Marò, il governo indiano non si opporrà al rientro di Latorre

Spiraglio per il fuciliere italiano. Intanto però dall'India arriva nuovo fango sui nostri militari

Marò, il governo indiano non si opporrà al rientro di Latorre

La Corte Suprema indiana ha chiesto al governo di New Delhi un parere sulla richiesta presentata dalla difesa di Massimiliano Latorre perché faccia ritorno in Italia e ha aggiornato l’udienza a venerdì prossimo. Latorre, che il 31 agosto ha subito una lieve ischemia cerebrale ed è stato ricoverato per una settimana in ospedale, ha chiesto di poter rientrare in Italia per stare con la sua famiglia e superare lo stress. La prossima udienza è stata fissata al 12 settembre. La Corte suprema ha anche stabilito che Latorre sarà esentato dall’obbligo settimanale di firma in commissariato per i prossimi 15 giorni. Secondo quanto si è appreso successivamente, l’istanza esaminata dalla Corte Suprema per ottenere un rientro terapeutico in Italia del fuciliere italiano menziona un periodo di tre o quattro mesi necessari al suo completo ristabilimento. Nel caso di una concessione del permesso, la Corte porrebbe delle condizioni a garanzia che, si è appreso, l’Italia è pronta ad accettare. Il governo indiano ha fatto sapere che non si opporrà al rientro di Latorre. Tuttavia il quadro rimane fosco. Infatti, il ministro degli Esteri indiano Sushma Swaraj, ha spiegato che "la questione dei marò non può essere affrontata con un dialogo diplomatico tra governi essendo all’esame della giustizia".

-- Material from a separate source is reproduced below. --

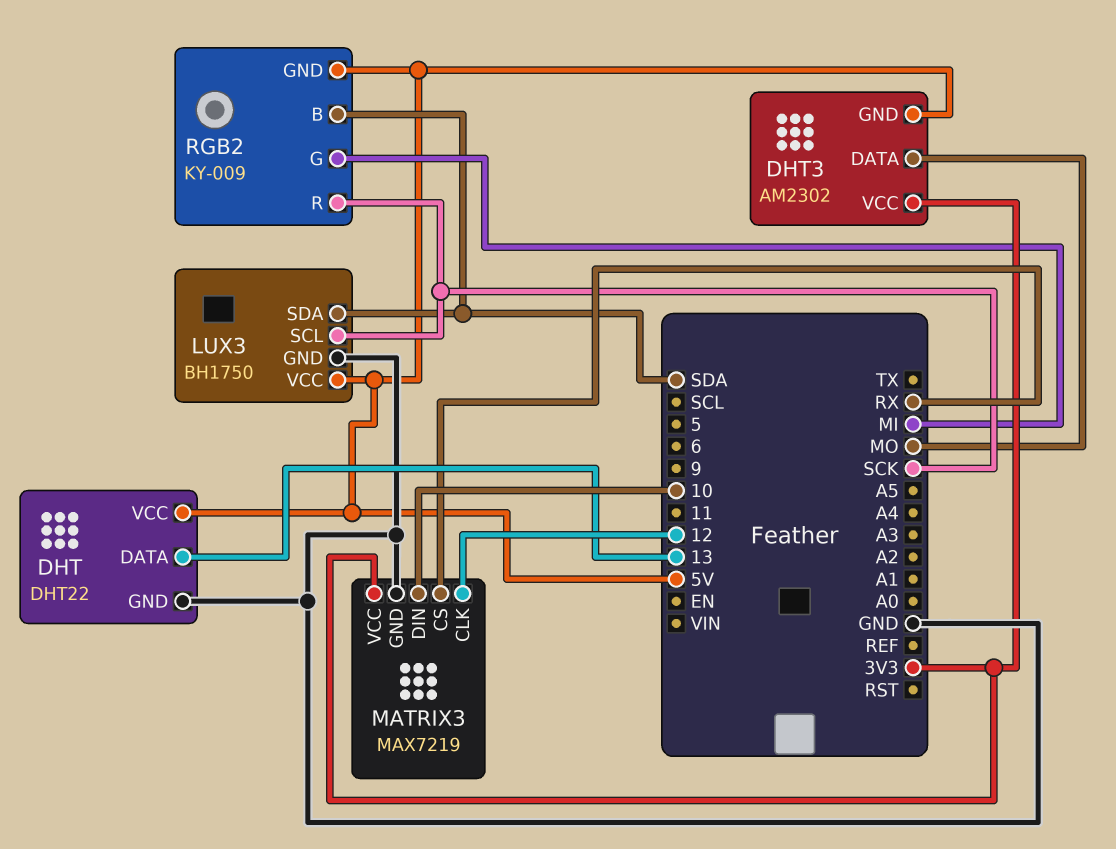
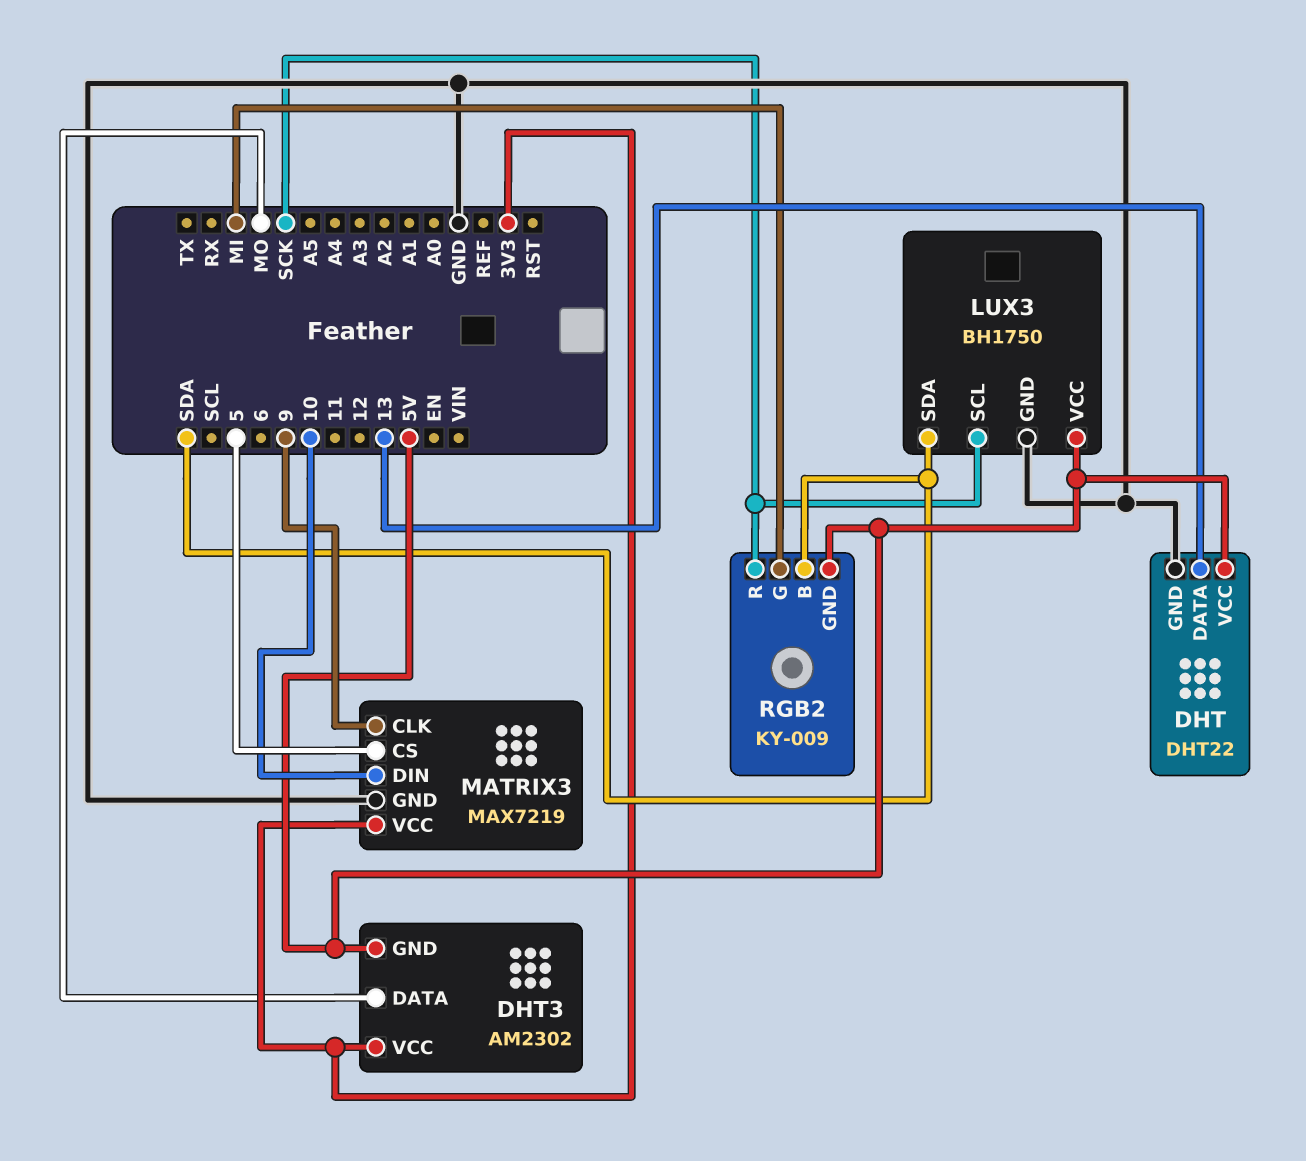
MATRIX3 pin CLK: 12 -> 9
MATRIX3 pin CS: RX -> 5

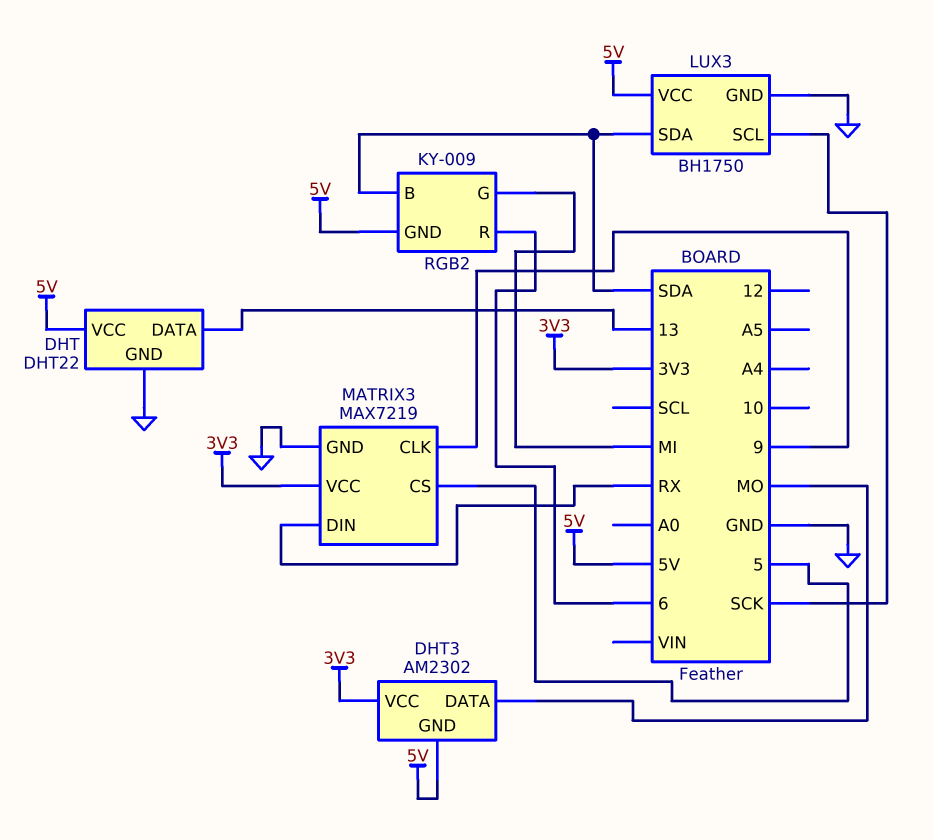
MATRIX3 pin DIN: 10 -> RX
RGB2 pin R: SCK -> 6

Intanto non c'è limite al fango nei confronti dei nostri marò. L'ultima accusa nei confronti dei due marò italiani in India ormai da troppo tempo proviene dal quotidiano indiano Hindustan Times. E giunge, guarda caso, proprio nel giorno in cui i legali hanno presentato l'istanza in cui si chiede l'autorizzazione al rimpatrio in Italia di Massimiliano Latorre.

I fucilieri di Marina coinvolti nell'incidente che il 15 febbraio 2012 provocò la morte di due pescatori indiani al largo del Kerala "presumibilmente cercarono di coprire il loro operato spingendo il capitano della petroliera Enrica Lexie a inviare un rapporto per le organizzazioni internazionali di sicurezza marittima in cui si sosteneva che i pescatori erano armati e che questo fu alla base della decisione di sparare", scrive il giornale indiano, citando una fonte del ministero dell'Interno indiano che ha richiesto l'anonimato e che ha detto al quotidiano che "il capitano della Enrica Lexie generò un rapporto via e-mail in cui si sosteneva che sei dei pescatori a bordo del peschereccio St. Antony erano armati. Ma gli investigatori indiani verificarono che tutti gli undici pescatori a bordo erano disarmati. Non c'erano armi sul peschereccio. Ma quando durante le sue indagini l'Agenzia nazionale per la sicurezza (Nia) indiana ha interrogato il capitano (Umberto Vitelli, ndr.

) della Enrica Lexie questi ha negato di essere stato testimone dell'incidente e della sparatoria, dichiarando di aver redatto la e-mail sotto la pressione dei fucilieri di Marina accusati. L'obiettivo era quello di presentare i pescatori come pirati".